§ **DIRECTIONS FOR THIS TASK**
Revise the material from its first line up to and including the line with "43: (550, 772)", changing "top-left" to "upper-left" and leaving everything else as it is. Reproduce only those lines, and omit the pictures.

[Pixel coordinate tracking data]
....................

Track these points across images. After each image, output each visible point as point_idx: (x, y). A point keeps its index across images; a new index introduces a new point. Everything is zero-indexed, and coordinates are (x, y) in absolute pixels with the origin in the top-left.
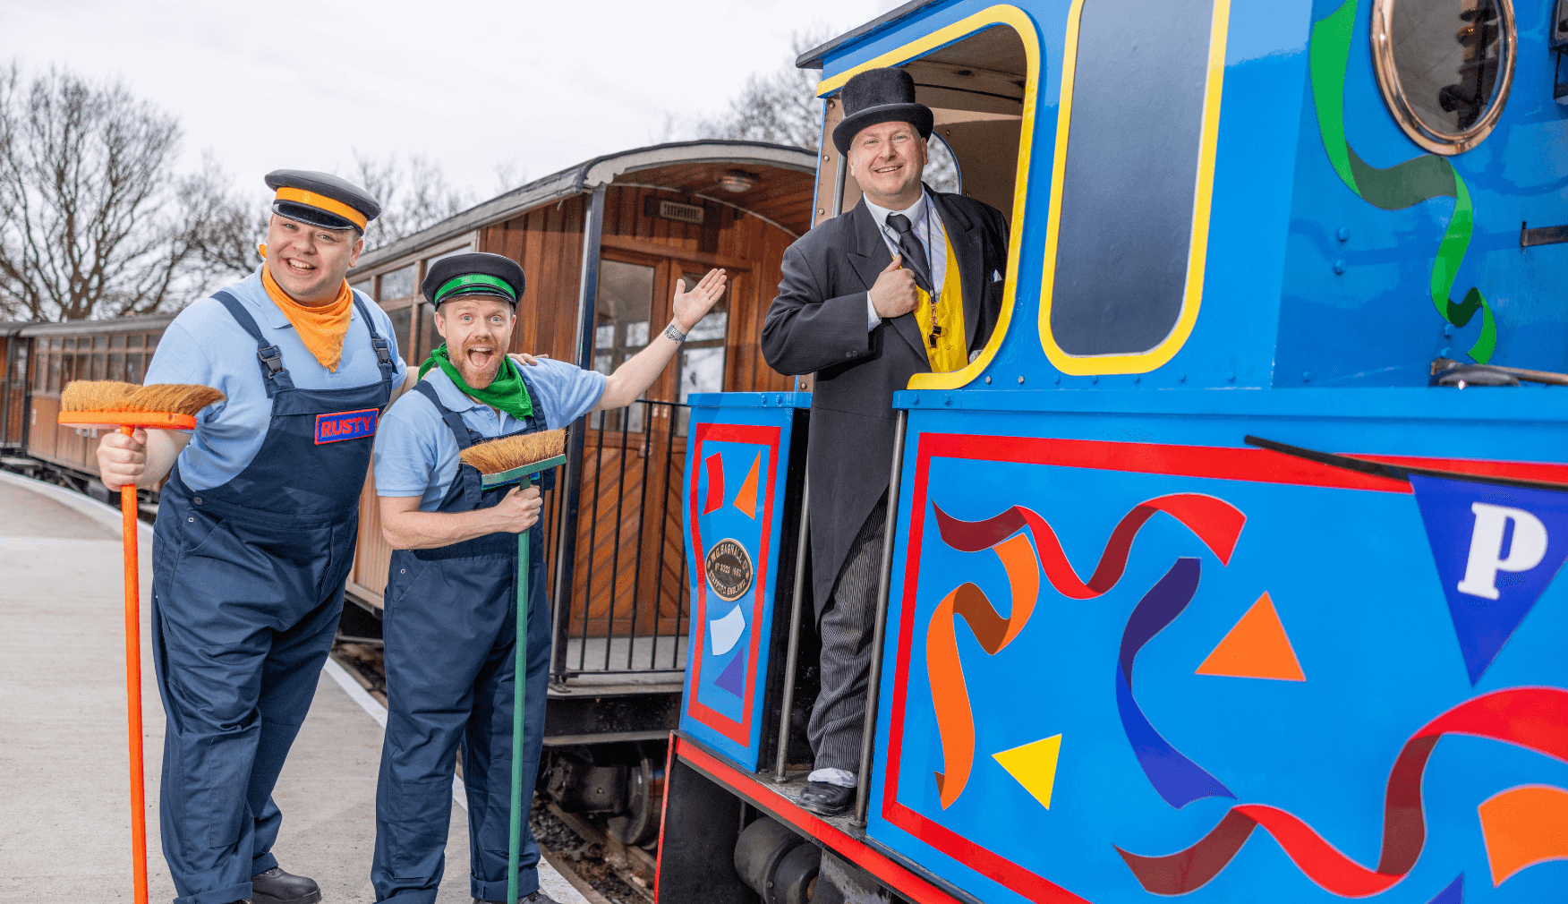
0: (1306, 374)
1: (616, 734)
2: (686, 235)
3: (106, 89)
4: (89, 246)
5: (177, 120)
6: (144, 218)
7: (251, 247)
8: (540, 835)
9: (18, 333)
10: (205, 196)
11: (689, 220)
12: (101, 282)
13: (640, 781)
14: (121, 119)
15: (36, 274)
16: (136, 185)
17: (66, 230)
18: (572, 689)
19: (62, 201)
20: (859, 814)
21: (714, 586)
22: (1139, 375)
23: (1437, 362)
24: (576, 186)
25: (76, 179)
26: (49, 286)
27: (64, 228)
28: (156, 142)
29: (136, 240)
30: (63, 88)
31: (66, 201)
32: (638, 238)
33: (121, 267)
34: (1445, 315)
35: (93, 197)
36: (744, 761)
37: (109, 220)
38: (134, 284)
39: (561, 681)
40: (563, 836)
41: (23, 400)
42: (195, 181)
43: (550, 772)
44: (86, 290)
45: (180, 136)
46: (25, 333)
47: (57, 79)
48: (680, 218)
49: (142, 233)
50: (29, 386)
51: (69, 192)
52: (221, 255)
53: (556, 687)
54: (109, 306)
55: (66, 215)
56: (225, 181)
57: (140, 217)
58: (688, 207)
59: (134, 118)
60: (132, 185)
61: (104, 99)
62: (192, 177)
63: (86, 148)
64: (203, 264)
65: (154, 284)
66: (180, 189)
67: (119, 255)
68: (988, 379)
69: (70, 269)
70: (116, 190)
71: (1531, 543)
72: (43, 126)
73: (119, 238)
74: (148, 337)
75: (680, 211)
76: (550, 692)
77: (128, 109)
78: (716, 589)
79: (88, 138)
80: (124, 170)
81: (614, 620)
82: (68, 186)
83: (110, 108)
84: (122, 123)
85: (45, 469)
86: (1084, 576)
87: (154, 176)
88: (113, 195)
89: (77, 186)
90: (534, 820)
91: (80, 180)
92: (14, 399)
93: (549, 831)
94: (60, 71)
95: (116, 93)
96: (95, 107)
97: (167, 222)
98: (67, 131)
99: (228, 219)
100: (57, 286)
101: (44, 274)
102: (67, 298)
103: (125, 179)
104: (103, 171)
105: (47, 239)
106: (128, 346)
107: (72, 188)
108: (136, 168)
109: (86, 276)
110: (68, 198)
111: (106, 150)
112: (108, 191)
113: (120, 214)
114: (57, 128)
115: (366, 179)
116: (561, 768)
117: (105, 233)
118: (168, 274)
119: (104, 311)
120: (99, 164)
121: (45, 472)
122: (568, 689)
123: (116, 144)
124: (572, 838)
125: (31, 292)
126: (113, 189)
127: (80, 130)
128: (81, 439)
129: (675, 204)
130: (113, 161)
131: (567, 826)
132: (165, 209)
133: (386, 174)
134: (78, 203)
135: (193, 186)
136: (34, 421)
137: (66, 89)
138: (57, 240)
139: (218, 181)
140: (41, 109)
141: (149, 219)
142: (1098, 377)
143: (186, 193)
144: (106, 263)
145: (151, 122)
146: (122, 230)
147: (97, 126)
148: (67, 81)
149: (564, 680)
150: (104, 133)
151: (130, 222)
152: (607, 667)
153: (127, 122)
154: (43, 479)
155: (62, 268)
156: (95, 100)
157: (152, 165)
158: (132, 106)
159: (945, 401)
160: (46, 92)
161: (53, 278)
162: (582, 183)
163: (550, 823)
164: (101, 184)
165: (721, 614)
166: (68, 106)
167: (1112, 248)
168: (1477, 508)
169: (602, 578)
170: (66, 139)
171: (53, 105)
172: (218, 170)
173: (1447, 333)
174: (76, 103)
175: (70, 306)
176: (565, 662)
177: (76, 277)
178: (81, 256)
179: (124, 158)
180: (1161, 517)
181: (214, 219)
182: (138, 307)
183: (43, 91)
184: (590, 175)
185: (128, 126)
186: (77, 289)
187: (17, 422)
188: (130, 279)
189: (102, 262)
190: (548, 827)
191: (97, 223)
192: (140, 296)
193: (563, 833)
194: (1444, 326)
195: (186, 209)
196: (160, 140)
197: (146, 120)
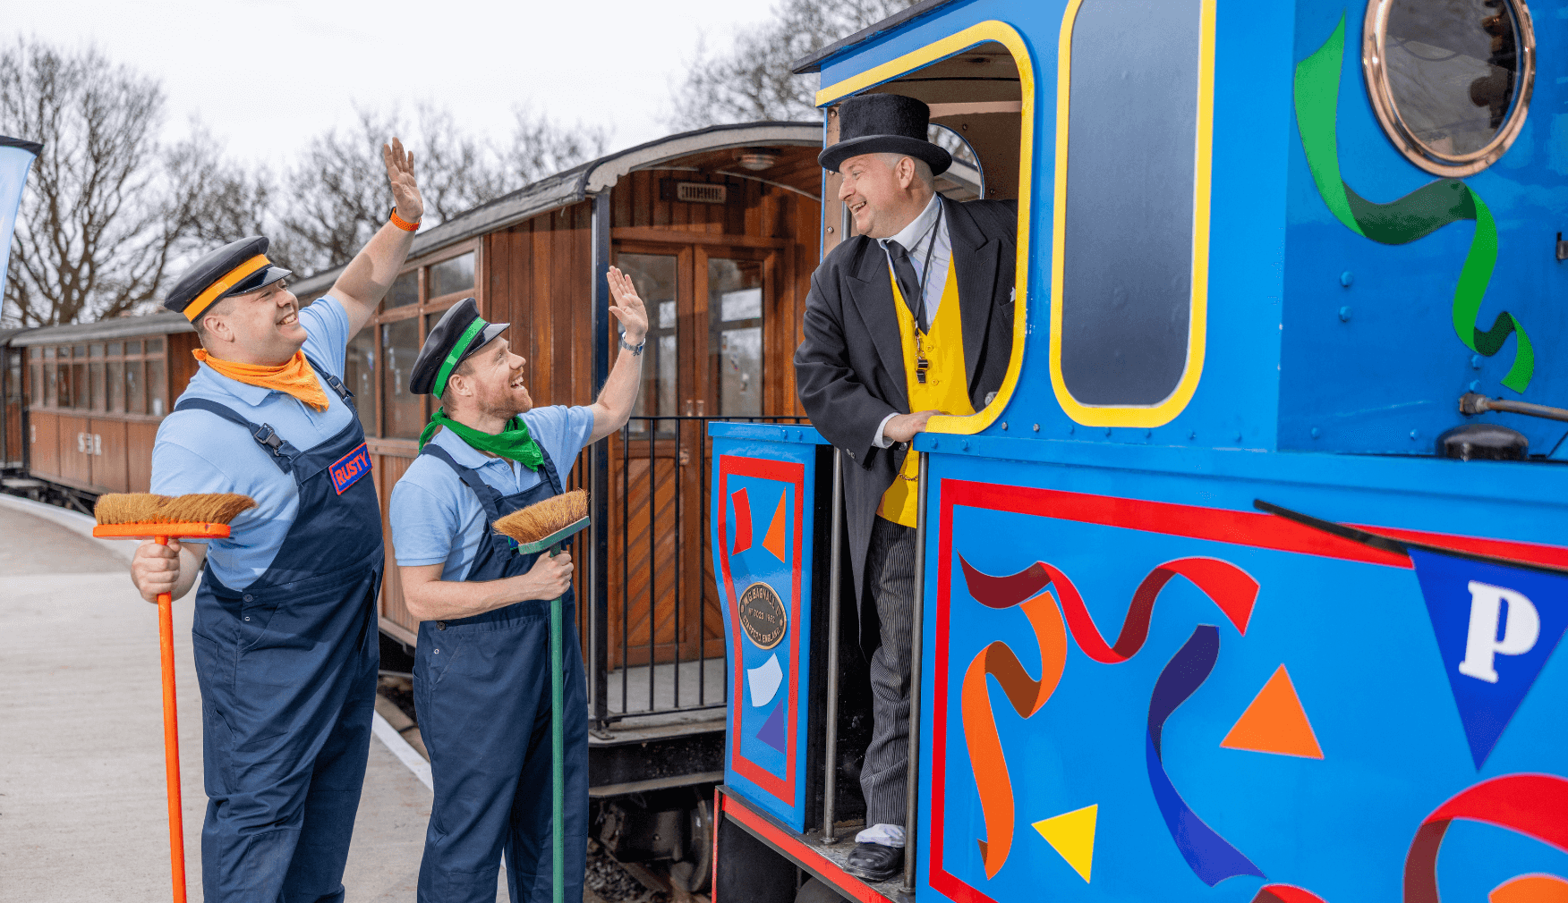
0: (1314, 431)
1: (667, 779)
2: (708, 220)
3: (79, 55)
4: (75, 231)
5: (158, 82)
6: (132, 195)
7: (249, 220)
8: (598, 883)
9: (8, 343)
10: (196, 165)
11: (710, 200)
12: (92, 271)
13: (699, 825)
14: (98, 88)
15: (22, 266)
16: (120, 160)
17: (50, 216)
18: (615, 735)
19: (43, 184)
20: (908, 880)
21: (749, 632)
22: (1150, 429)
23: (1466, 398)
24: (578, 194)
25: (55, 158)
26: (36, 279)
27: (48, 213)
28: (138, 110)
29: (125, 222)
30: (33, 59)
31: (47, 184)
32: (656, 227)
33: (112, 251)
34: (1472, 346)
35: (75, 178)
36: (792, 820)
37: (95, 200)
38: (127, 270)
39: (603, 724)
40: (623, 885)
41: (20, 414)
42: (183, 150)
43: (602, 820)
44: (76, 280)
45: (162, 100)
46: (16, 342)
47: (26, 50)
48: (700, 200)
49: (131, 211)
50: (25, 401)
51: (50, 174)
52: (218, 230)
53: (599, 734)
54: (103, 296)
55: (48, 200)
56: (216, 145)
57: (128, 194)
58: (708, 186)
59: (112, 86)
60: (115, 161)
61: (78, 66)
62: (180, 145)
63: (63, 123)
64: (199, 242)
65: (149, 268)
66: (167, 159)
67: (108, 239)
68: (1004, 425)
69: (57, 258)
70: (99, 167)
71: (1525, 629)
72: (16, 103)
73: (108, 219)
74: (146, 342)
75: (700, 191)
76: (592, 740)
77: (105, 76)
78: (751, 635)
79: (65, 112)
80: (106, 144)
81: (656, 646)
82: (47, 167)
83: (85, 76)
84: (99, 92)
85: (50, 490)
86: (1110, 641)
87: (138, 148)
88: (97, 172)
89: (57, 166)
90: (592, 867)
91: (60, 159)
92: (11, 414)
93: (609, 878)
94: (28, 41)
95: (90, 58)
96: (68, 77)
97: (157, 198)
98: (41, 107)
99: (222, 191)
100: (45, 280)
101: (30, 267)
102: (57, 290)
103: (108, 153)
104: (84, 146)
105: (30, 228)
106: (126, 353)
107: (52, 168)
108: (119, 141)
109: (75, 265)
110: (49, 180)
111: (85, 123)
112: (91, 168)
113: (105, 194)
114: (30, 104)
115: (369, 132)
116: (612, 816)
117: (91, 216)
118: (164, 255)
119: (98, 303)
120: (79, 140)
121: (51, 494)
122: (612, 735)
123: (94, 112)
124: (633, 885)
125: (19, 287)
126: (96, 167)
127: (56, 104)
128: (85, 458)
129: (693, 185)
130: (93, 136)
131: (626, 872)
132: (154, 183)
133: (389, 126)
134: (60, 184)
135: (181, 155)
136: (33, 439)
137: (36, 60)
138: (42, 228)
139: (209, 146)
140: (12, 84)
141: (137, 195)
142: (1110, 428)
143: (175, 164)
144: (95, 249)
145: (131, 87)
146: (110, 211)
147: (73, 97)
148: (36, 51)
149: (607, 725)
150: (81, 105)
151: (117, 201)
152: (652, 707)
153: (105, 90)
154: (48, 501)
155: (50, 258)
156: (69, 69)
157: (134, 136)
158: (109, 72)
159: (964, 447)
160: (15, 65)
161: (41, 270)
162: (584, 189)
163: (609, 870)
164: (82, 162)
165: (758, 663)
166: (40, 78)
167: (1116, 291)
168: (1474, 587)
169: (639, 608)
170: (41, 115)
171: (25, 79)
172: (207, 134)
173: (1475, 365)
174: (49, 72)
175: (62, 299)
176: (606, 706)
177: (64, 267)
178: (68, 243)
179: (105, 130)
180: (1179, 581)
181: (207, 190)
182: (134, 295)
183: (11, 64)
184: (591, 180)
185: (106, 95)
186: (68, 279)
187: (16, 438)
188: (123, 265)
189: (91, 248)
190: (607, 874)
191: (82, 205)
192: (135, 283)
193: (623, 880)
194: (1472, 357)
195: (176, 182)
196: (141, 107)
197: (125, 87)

....................

§ **TASK ANSWER**
Track these points across images. After each image, output each visible point as point_idx: (x, y). A point keeps its index across images; a new index introduces a new point. Everything is zero-indexed, and coordinates are (x, y) in absolute pixels with the origin in the upper-left.
0: (1306, 374)
1: (616, 734)
2: (686, 235)
3: (106, 89)
4: (89, 246)
5: (177, 120)
6: (144, 218)
7: (251, 247)
8: (540, 835)
9: (18, 333)
10: (205, 196)
11: (689, 220)
12: (101, 282)
13: (640, 781)
14: (121, 119)
15: (36, 274)
16: (136, 185)
17: (66, 230)
18: (572, 689)
19: (62, 201)
20: (859, 814)
21: (714, 586)
22: (1139, 375)
23: (1437, 362)
24: (576, 186)
25: (76, 179)
26: (49, 286)
27: (64, 228)
28: (156, 142)
29: (136, 240)
30: (63, 88)
31: (66, 201)
32: (638, 238)
33: (121, 267)
34: (1445, 315)
35: (93, 197)
36: (744, 761)
37: (109, 220)
38: (134, 284)
39: (561, 681)
40: (563, 836)
41: (23, 400)
42: (195, 181)
43: (550, 772)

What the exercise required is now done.